PASSAGE SHOWN
★ ★ ★

Valentin Neacșu

Personal information
- Full name: Alexandru Valentin Neacșu
- Date of birth: 9 February 2000 (age 26)
- Place of birth: Bucharest, Romania
- Height: 1.84 m (6 ft 0 in)
- Position: Goalkeeper

Youth career
- 0000–2020: Voluntari

Senior career*
- Years: Team / Apps / (Gls)
- 2020–2023: Voluntari / 1 / (0)
- 2020–2023: Voluntari II / 13 / (0)
- 2020–2021: → Viitorul Șelimbăr (loan) / 4 / (0)
- 2022: → Gloria Bistrița (loan) / 4 / (0)
- 2022–2023: → Viitorul Șimian (loan) / 12 / (0)
- 2023: → Concordia Chiajna (loan) / 1 / (0)

★ ★ ★

Stored items:
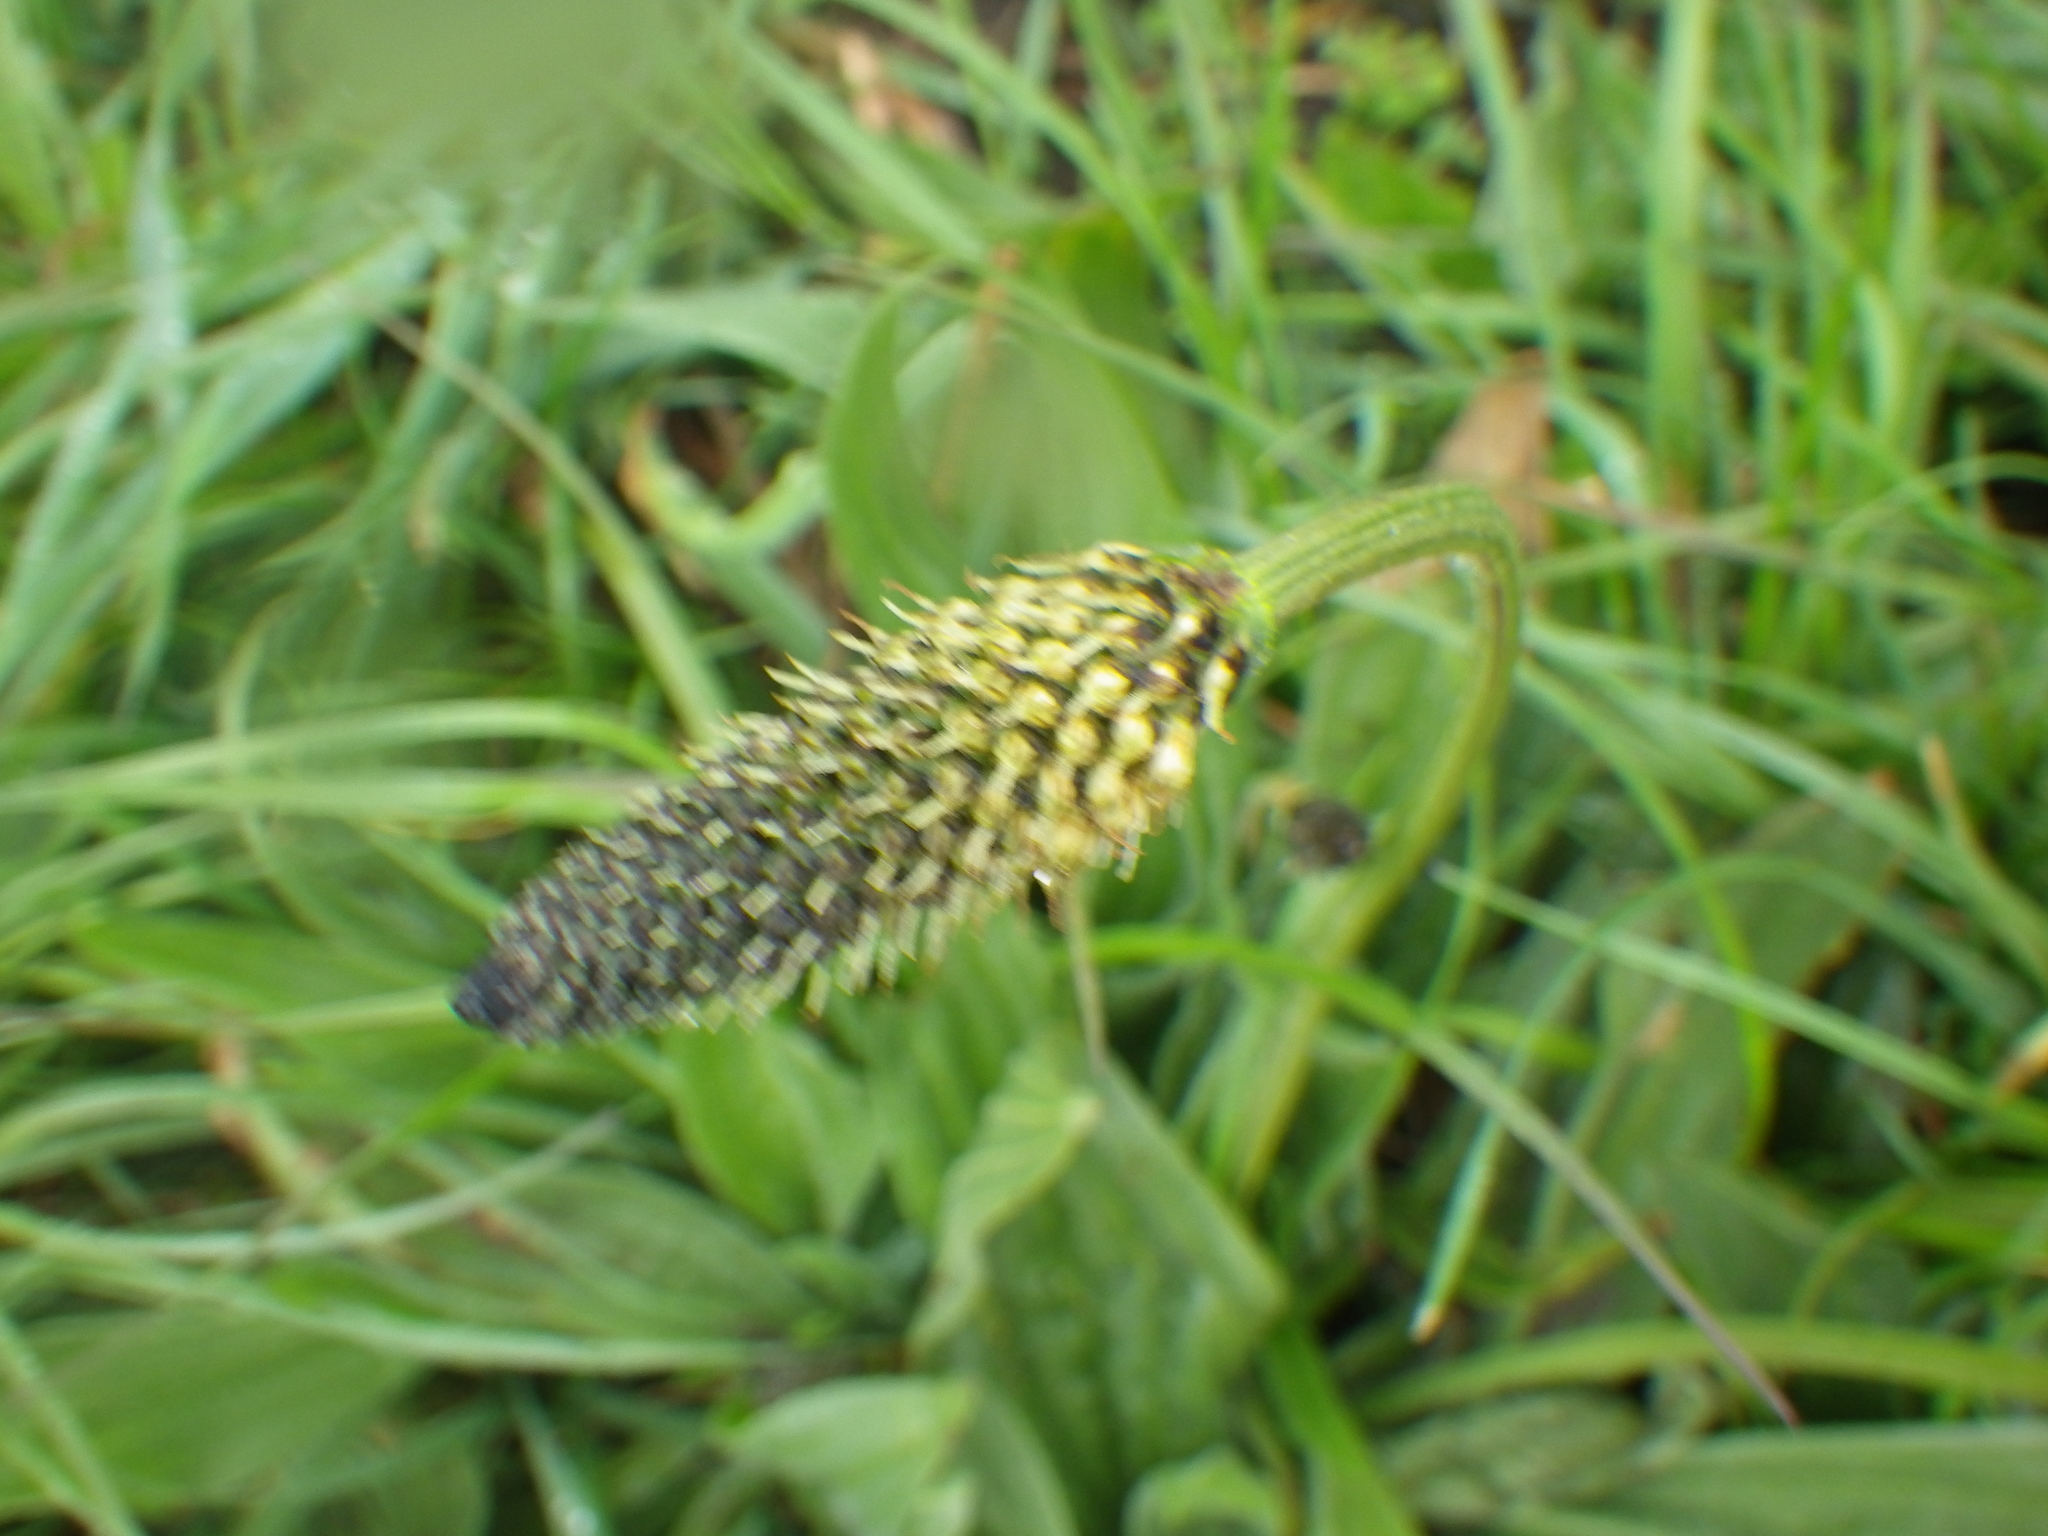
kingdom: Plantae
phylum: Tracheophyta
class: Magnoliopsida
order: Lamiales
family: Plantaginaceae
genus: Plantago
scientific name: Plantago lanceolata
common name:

★ ★ ★

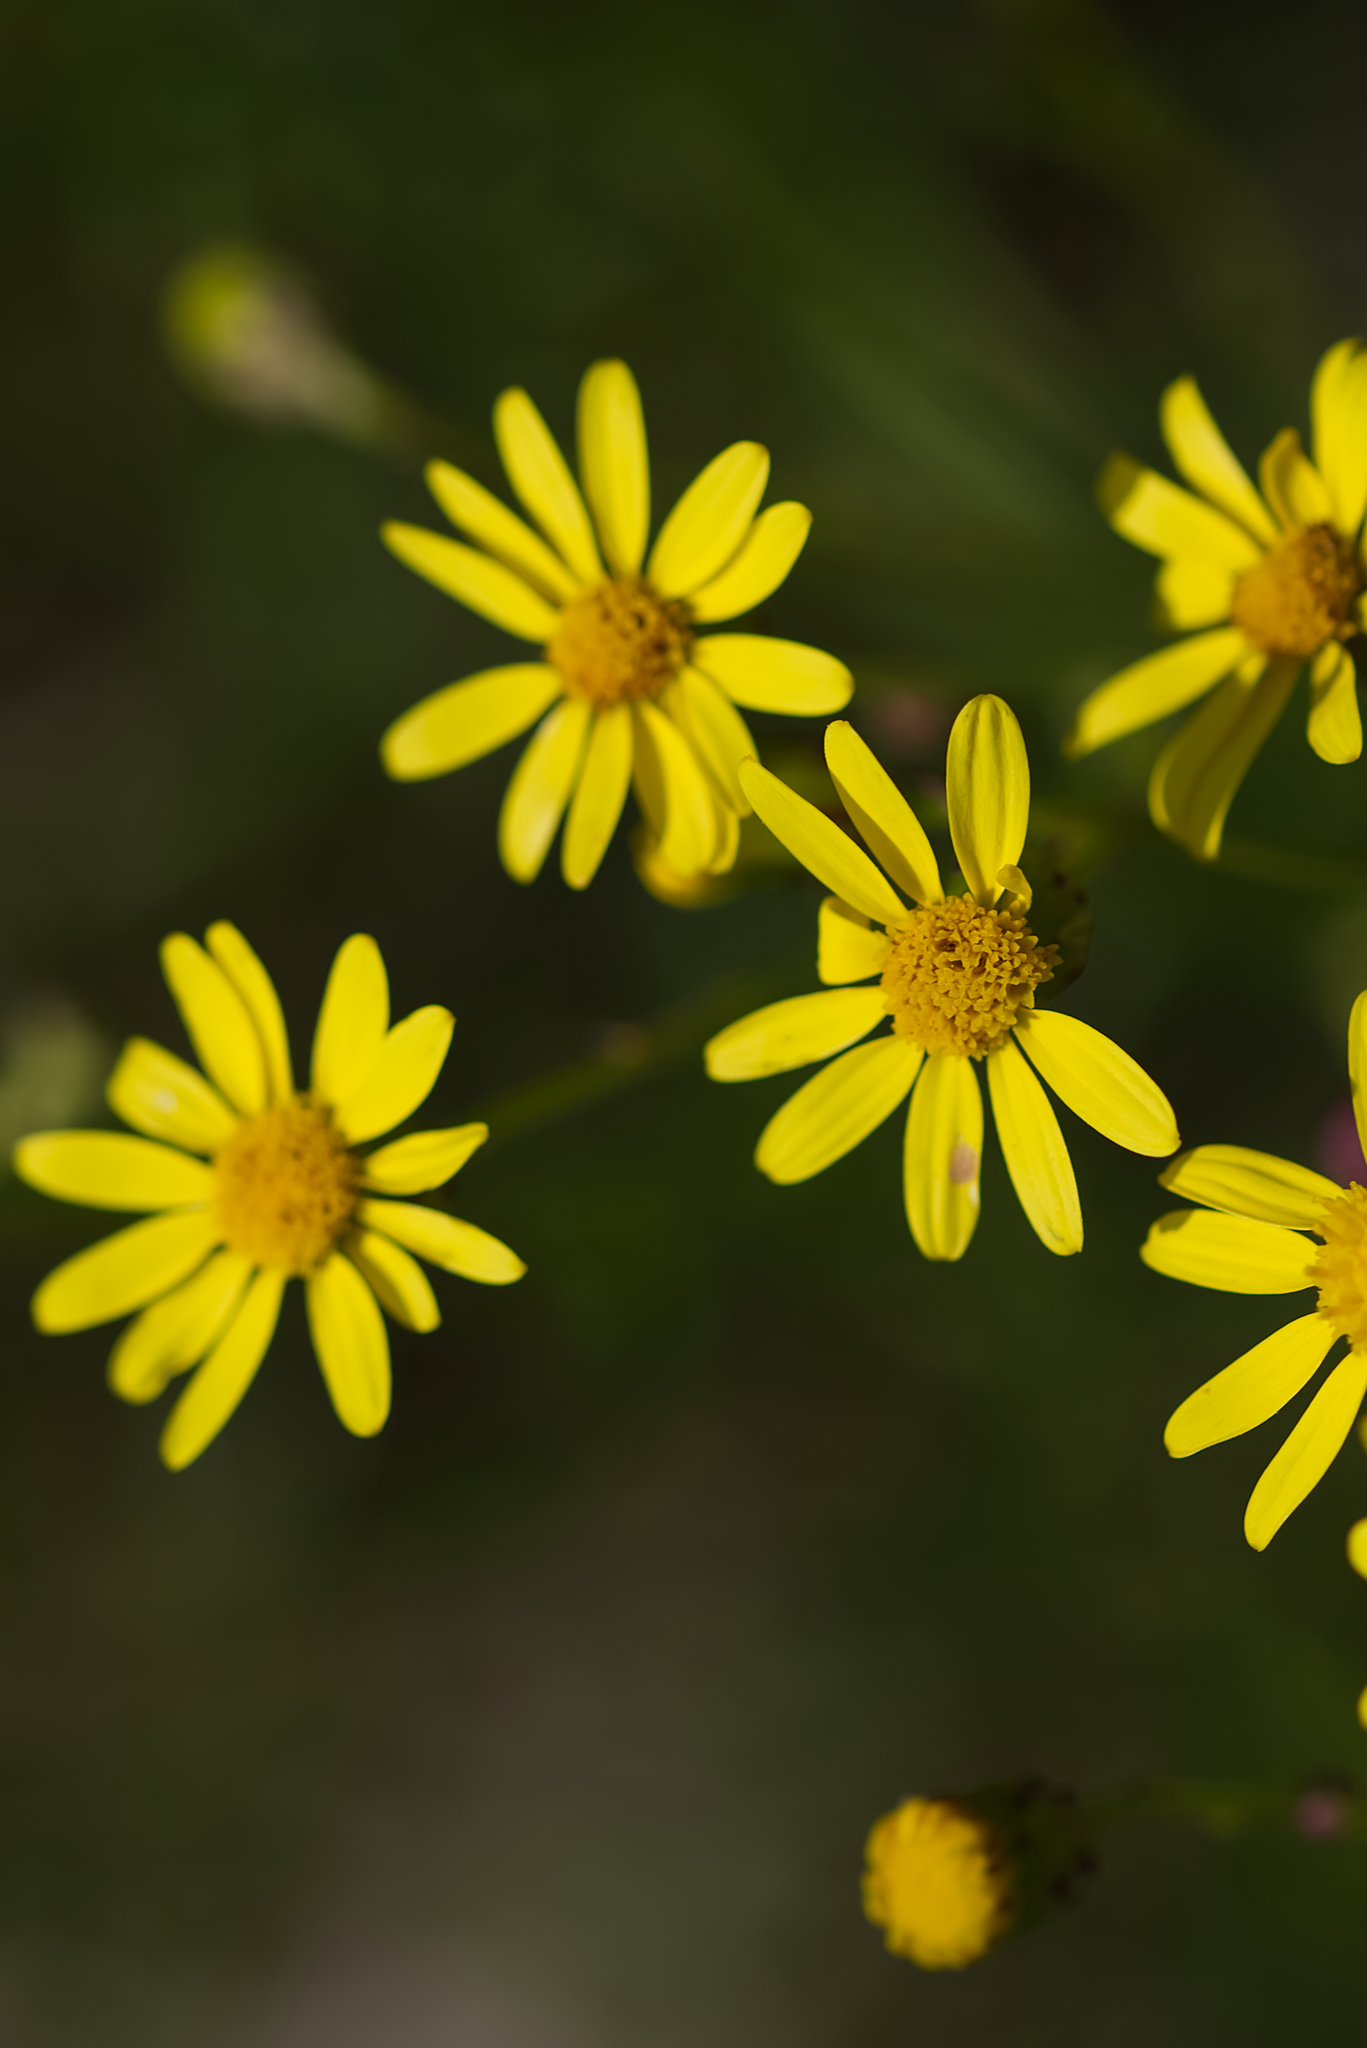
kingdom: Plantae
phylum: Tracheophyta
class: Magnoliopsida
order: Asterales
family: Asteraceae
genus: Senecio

★ ★ ★

INSTRUCTIONS
[A] Output the section of the Valentin Neacșu profile that begins at the words "Youth career" and stops after the words "Șelimbăr (loan) / 4 / (0)".
[B] Write the next part of the Valentin Neacșu profile, picking up right after its last line.

ANSWERS
[A]
Youth career
- 0000–2020: Voluntari

Senior career*
- Years: Team / Apps / (Gls)
- 2020–2023: Voluntari / 1 / (0)
- 2020–2023: Voluntari II / 13 / (0)
- 2020–2021: → Viitorul Șelimbăr (loan) / 4 / (0)

[B]
- 2023: Gloria Bistrița / 0 / (0)
- 2024: Agricola Borcea / 5 / (0)

= Valentin Neacșu =

Romanian footballer

Alexandru Valentin Neacșu (born 9 February 2000) is a Romanian professional footballer who plays as a goalkeeper. He made his debut in Liga I on 9 August 2021, in a match between FC Voluntari and CS Universitatea Craiova, ended with the score of 0-3.